• Task prompt
Please return the data that follows precisely as written, but without the images.

• Available data

-------------------------

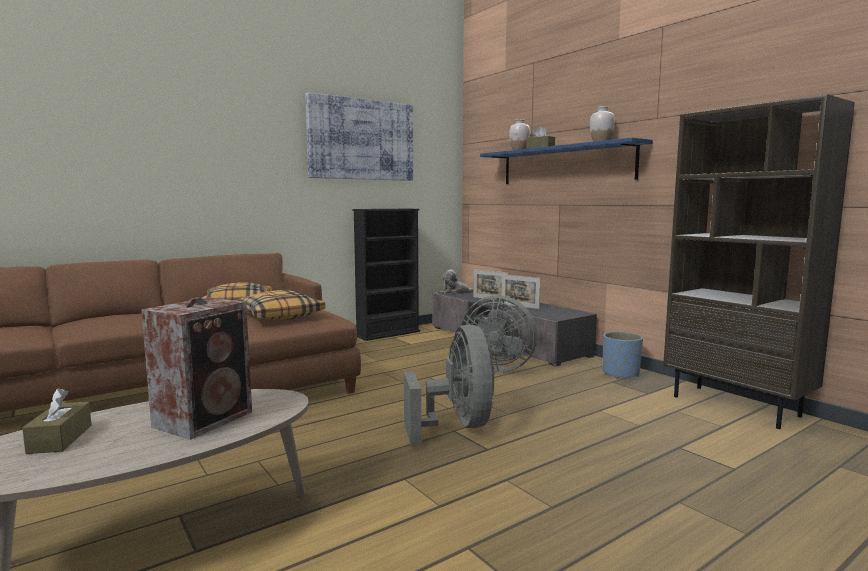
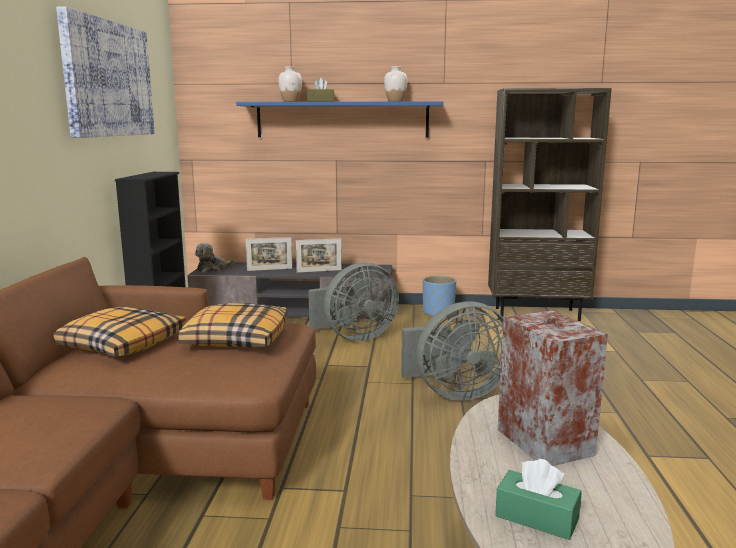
camera: 50 degrees left, 5 degrees up
brown tissue box [22,388,92,454] -> green tissue box [495,459,582,540]
grey fan [404,324,495,445] -> grey fan turned 135 degrees clockwise [401,301,504,401]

-------------------------

• Answer for this exercise
camera: 50 degrees left, 5 degrees up
brown tissue box [22,388,92,454] -> green tissue box [495,459,582,540]
grey fan [404,324,495,445] -> grey fan turned 135 degrees clockwise [401,301,504,401]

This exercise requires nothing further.